Posted on 19th October 2017
The BBC recently reported on a rather bizarre story coming out of Australia. A court decided that an unsent text message found within a deceased man’s mobile phone was enough to constitute a legally valid will. Instead of relying on legislative formalities, the court instead cited the man’s clear intentions as their reasoning for the decision.
Legal validity of text messages
The will, which left his estate equally between his brother and nephew, was challenged by his wife on the grounds that the draft message had never actually ever been sent! The text message however had not only included the whereabouts of his stashed cash, but also requested how his ashes should be scattered. The judge therefore ruled that as he was aware of the nature and extent of his estate, the informal nature of the message could not prevent the man’s intentions from prevailing.
Whilst the above decision bears no weight here in the UK, it does suggest a shift of what might be to come. Our Law Commission is currently fielding a public consultation on the law of wills, with their main aim being to modernise the current legislation and to account for changes in society, technology and medical understanding. The statute in which the bulk of our laws in this area derive dates all the way back to 1837.
One of the more specific proposals is to enable the court to dispense with the formalities for a will where it is clear what the deceased wanted. Currently, as per s.9 of the Wills Act 1837 a will is only valid if:-
(a) it is in writing, and signed by the testator, or by some other person in his
presence and by his direction; and
(b) it appears that the testator intended by his signature to give
effect to the will; and
(c) the signature is made or acknowledged by the testator in the presence of
two or more witnesses present at the same time; and
(d) each witness either —
(i) attests and signs the will; or
(ii) acknowledges his signature, in the presence of the testator (but not necessarily in the presence of any other witness)

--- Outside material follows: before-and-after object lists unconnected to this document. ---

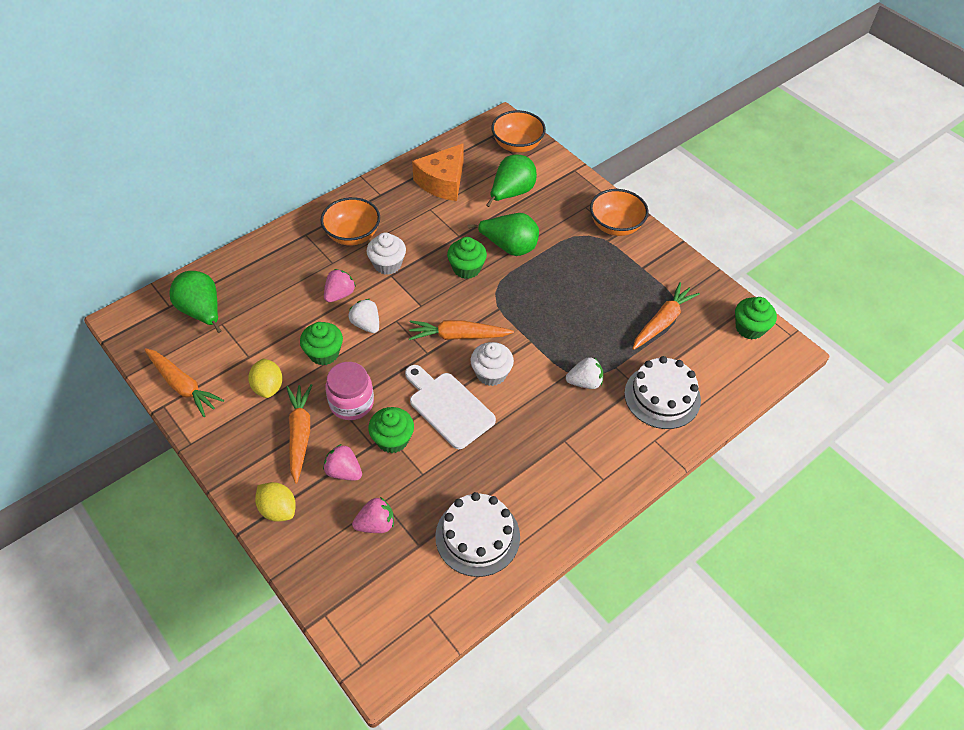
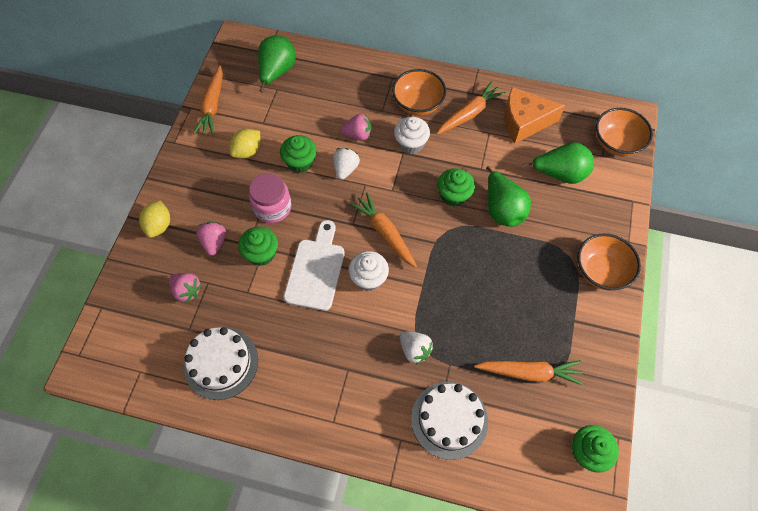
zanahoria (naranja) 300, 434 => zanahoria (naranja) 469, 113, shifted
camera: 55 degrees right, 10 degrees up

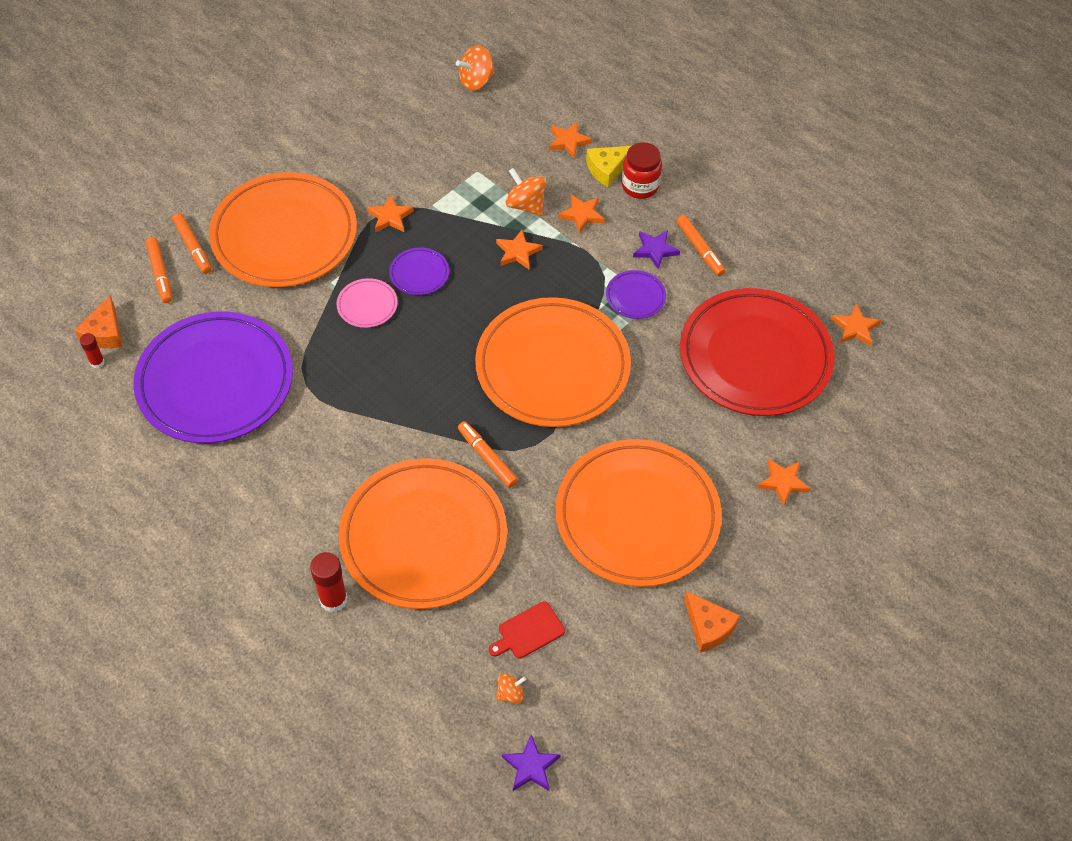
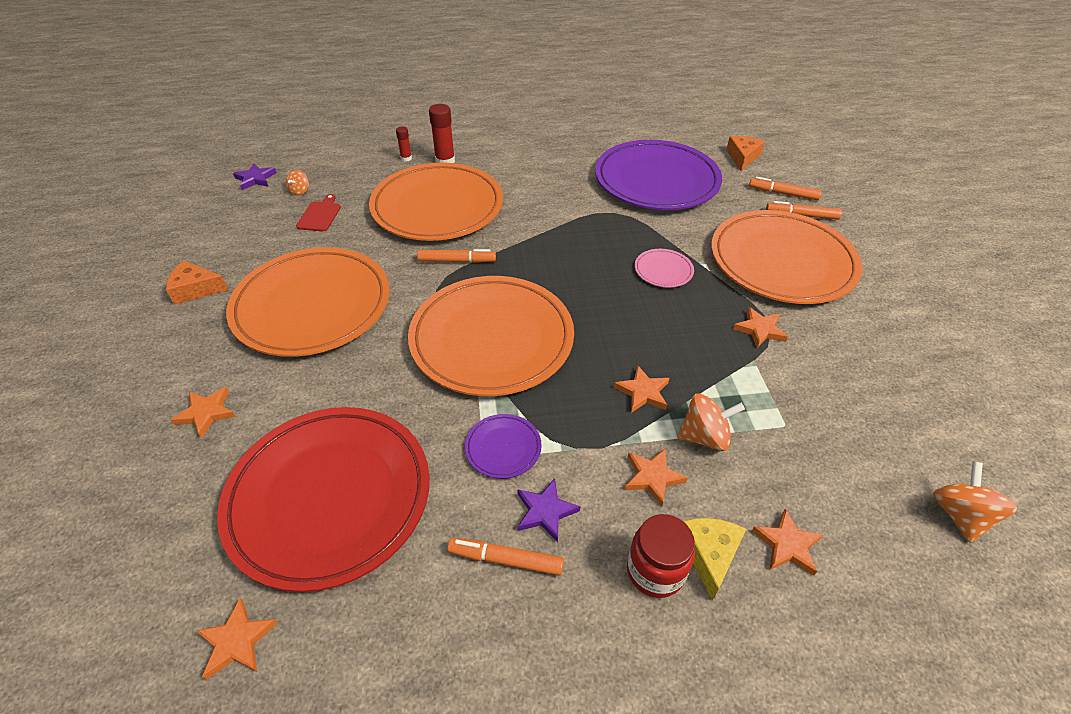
plato (morado) 419, 273 => nothing
barra de pegamento (rojo) 97, 362 => barra de pegamento (rojo) 406, 158, shifted
queso (naranja) 105, 333 => queso (naranja) 742, 157, 60 degrees clockwise
camera: 130 degrees right, 10 degrees down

The existing formalities purport to serve as both evidentiary and cautionary functions. However it has long been disputed whether or not these functions are effectively fulfilled or even relevant at all. The consultation paper is probing to uncover whether or not these formalities instead act as a barrier in dissuading people from making a will.
The public consultation is open until 10 November, following which the policies will be developed and overall findings will be reported.
Whilst it is accepted by most in the practice area that the legislation is archaic and needs reform, it is hoped that any new laws do not stray too far away from the essence in which the area is based upon. To do so would surely create a recipe for many disasters to come.